Dataset records:

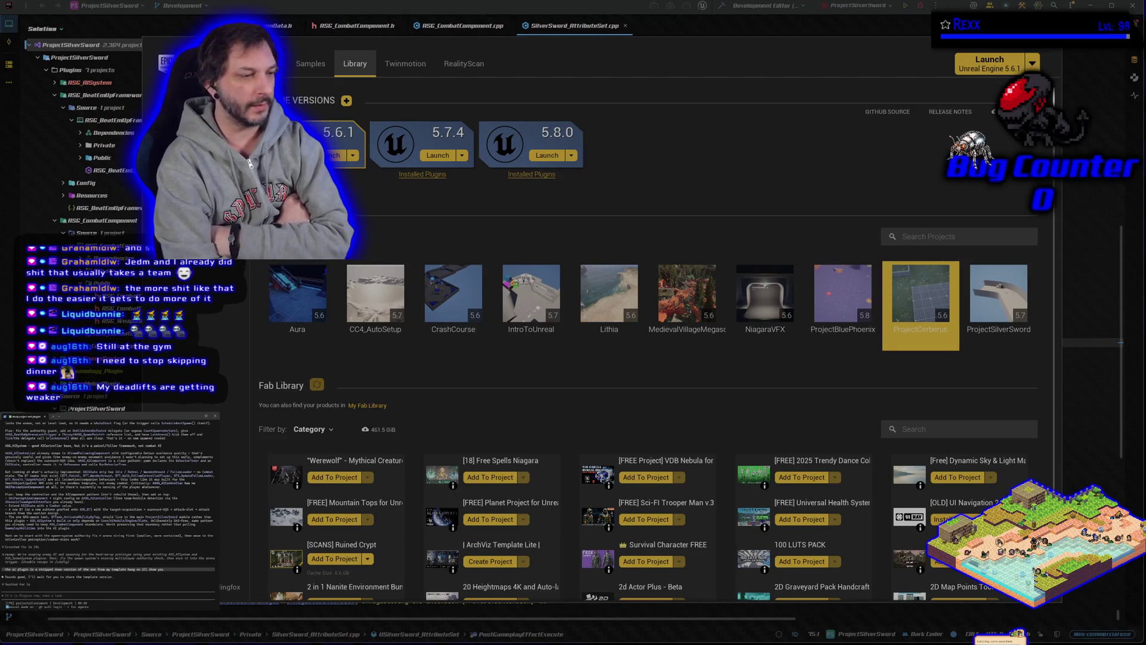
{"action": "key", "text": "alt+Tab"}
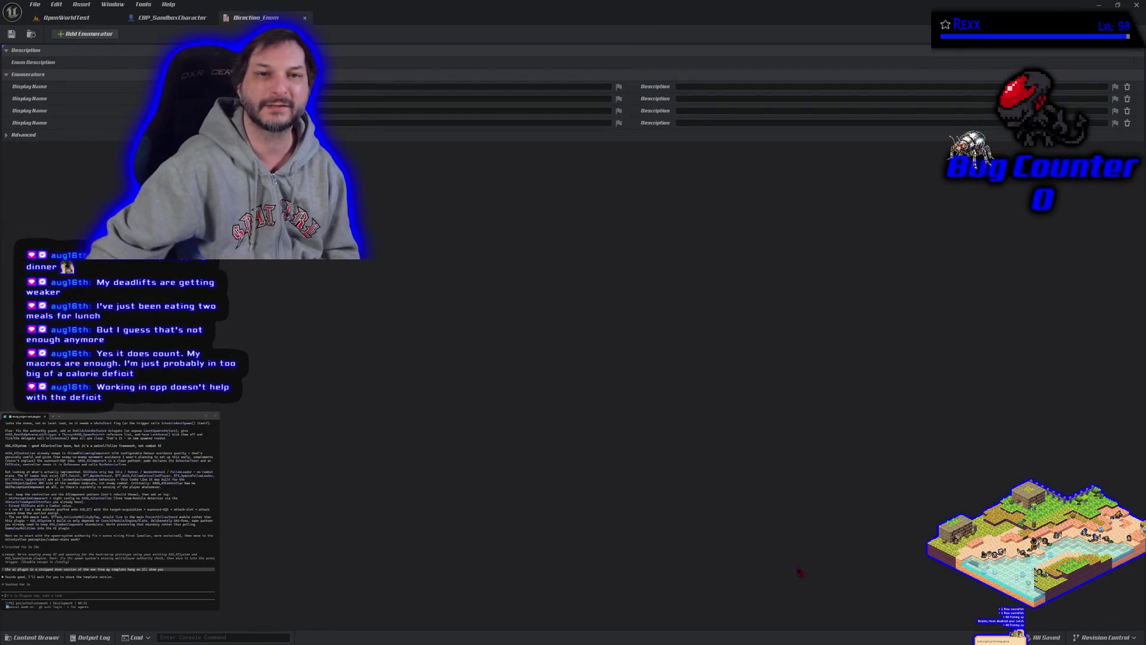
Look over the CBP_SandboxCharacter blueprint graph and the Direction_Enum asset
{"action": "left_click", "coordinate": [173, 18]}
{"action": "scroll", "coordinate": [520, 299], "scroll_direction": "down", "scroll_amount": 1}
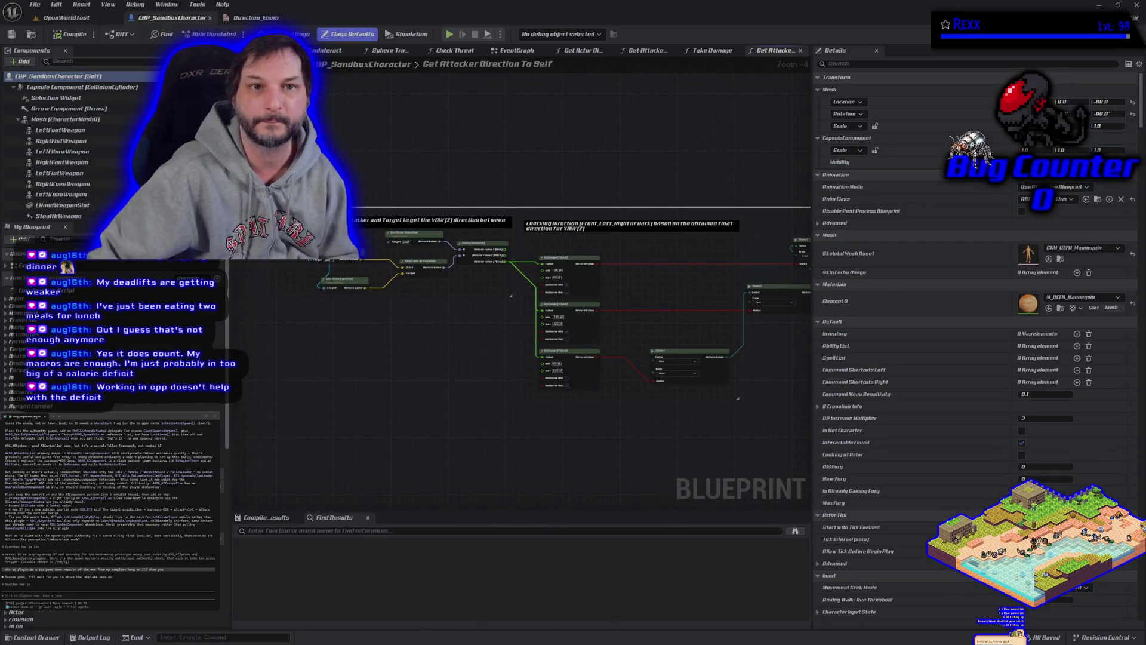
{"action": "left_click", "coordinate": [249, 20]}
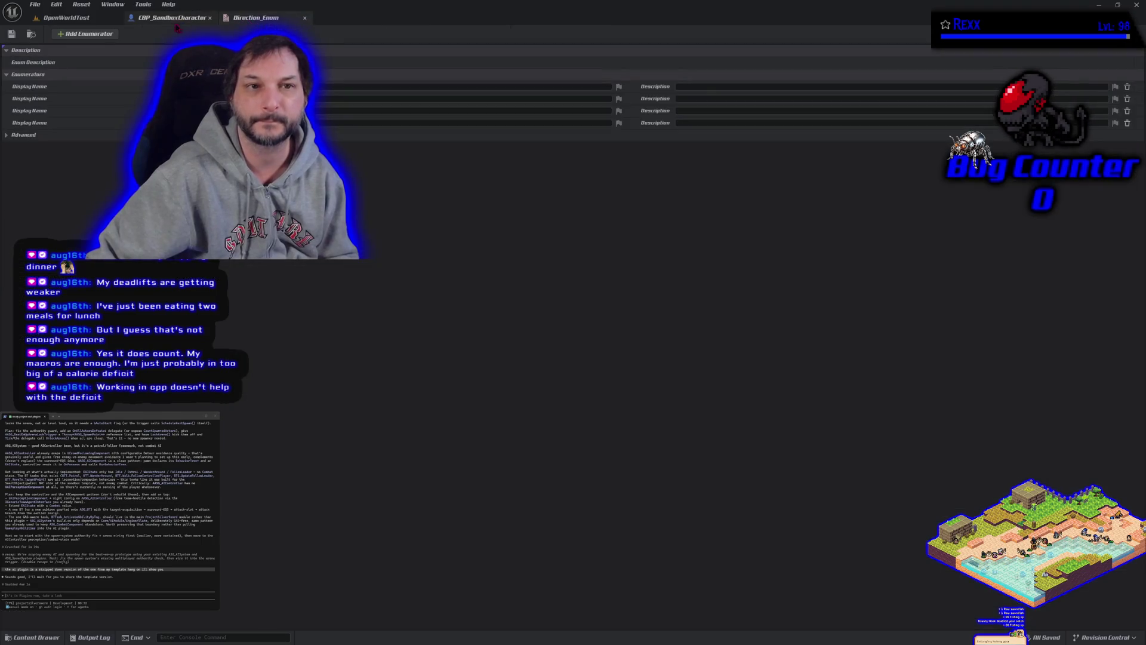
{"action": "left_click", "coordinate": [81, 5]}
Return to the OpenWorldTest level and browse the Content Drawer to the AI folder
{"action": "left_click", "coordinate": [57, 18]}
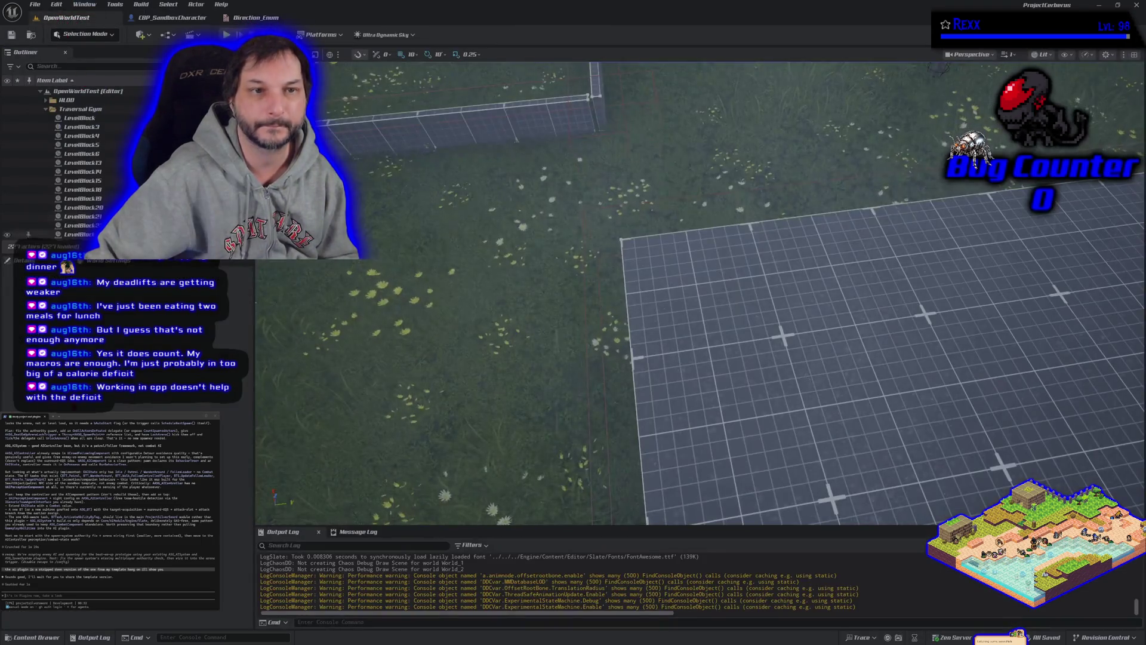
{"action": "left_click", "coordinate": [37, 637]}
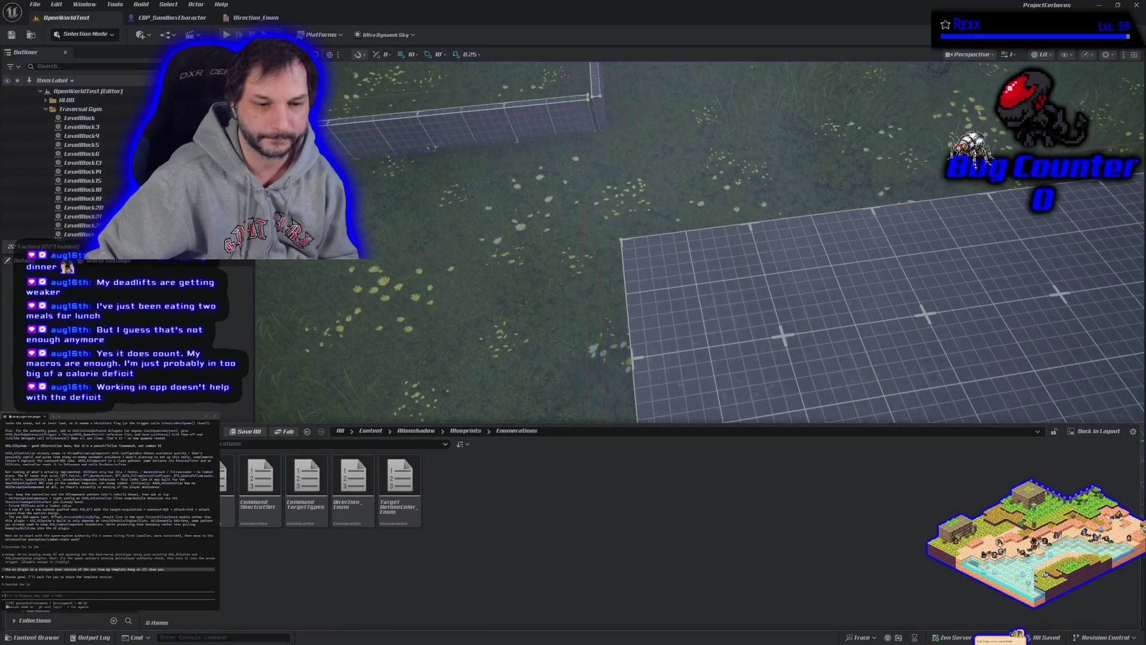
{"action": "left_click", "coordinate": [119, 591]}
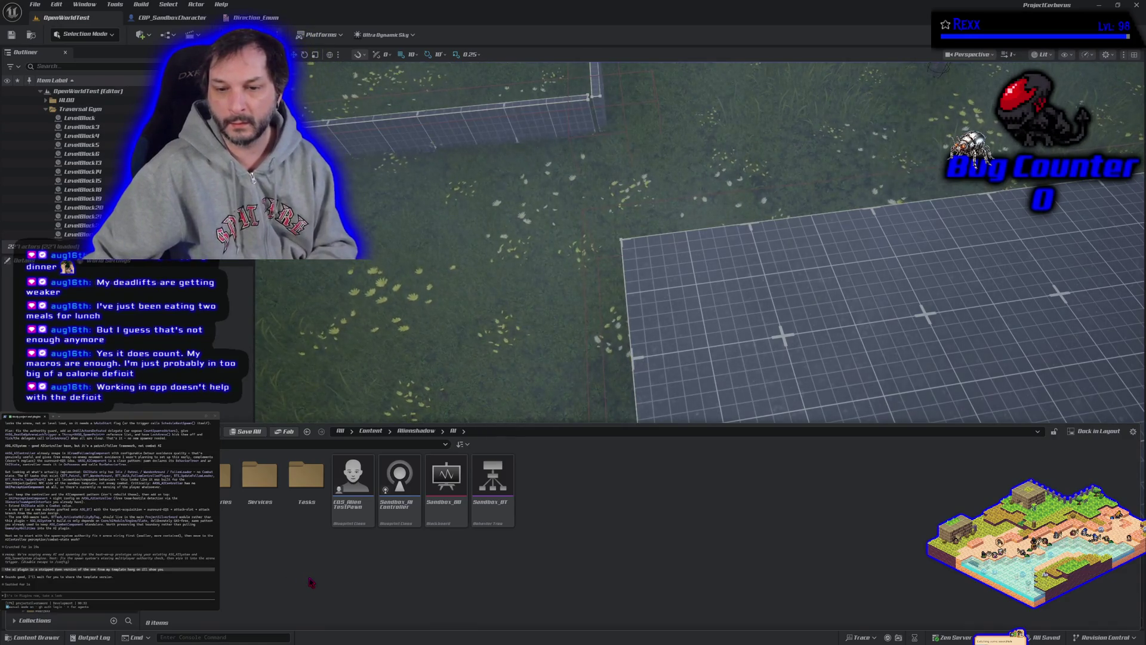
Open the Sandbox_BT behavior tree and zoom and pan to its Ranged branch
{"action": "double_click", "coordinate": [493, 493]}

*Problem*
For every line in the entries above that contains "action", add one to a count, and give that number by itself.

*The answer*
9